### WHAT IS NEEDED
From the text on the EDGAR Fast-Track procedure, extract the passage starting with "In order to" and going on through "latest international statistics.", copying it word for word.

### EXTRACT TO READ
┏━━

In order to extend emission time series up to the year t-1 in the absence of robust statistical data, a Fast-Track (FT) procedure is developed and implemented within the EDGAR database. This procedure aims to extend the activity data underlying the corresponding emissions to the latest years, making use of aggregated statistical information (e.g. by fuel type, by region, etc.) which is available beyond the latest year (typically t-3) of complete international statistics. The approach of using a Fast-Track methodology to extend fossil CO2 emissions to the latest years was already introduced by Myhre et al.34. However, in this work we aim at covering all GHG and air pollutant emissions from all sectors, providing details on how to incorporate data from the latest international statistics.

┗━━

### ENTRIES PROVIDED
┏━━

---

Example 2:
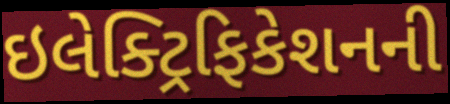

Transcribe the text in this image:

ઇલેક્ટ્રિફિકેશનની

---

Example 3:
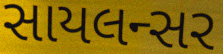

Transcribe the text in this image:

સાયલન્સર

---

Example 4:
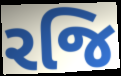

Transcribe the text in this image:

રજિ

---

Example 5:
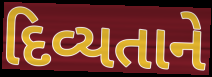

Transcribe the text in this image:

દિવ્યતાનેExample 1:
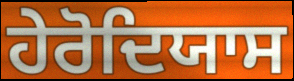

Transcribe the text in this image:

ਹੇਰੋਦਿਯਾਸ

┗━━
┏━━

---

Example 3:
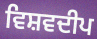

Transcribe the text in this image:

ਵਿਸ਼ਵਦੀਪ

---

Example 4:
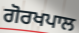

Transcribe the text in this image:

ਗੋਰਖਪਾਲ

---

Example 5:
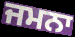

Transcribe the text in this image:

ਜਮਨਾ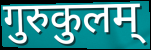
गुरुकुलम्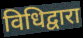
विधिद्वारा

┗━━
┏━━

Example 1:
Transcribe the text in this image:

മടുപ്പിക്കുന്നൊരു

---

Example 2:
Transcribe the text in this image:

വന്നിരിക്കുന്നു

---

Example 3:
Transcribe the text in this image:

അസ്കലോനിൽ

┗━━

### EXERCISE OUTPUT
In order to extend emission time series up to the year t-1 in the absence of robust statistical data, a Fast-Track (FT) procedure is developed and implemented within the EDGAR database. This procedure aims to extend the activity data underlying the corresponding emissions to the latest years, making use of aggregated statistical information (e.g. by fuel type, by region, etc.) which is available beyond the latest year (typically t-3) of complete international statistics. The approach of using a Fast-Track methodology to extend fossil CO2 emissions to the latest years was already introduced by Myhre et al.34. However, in this work we aim at covering all GHG and air pollutant emissions from all sectors, providing details on how to incorporate data from the latest international statistics.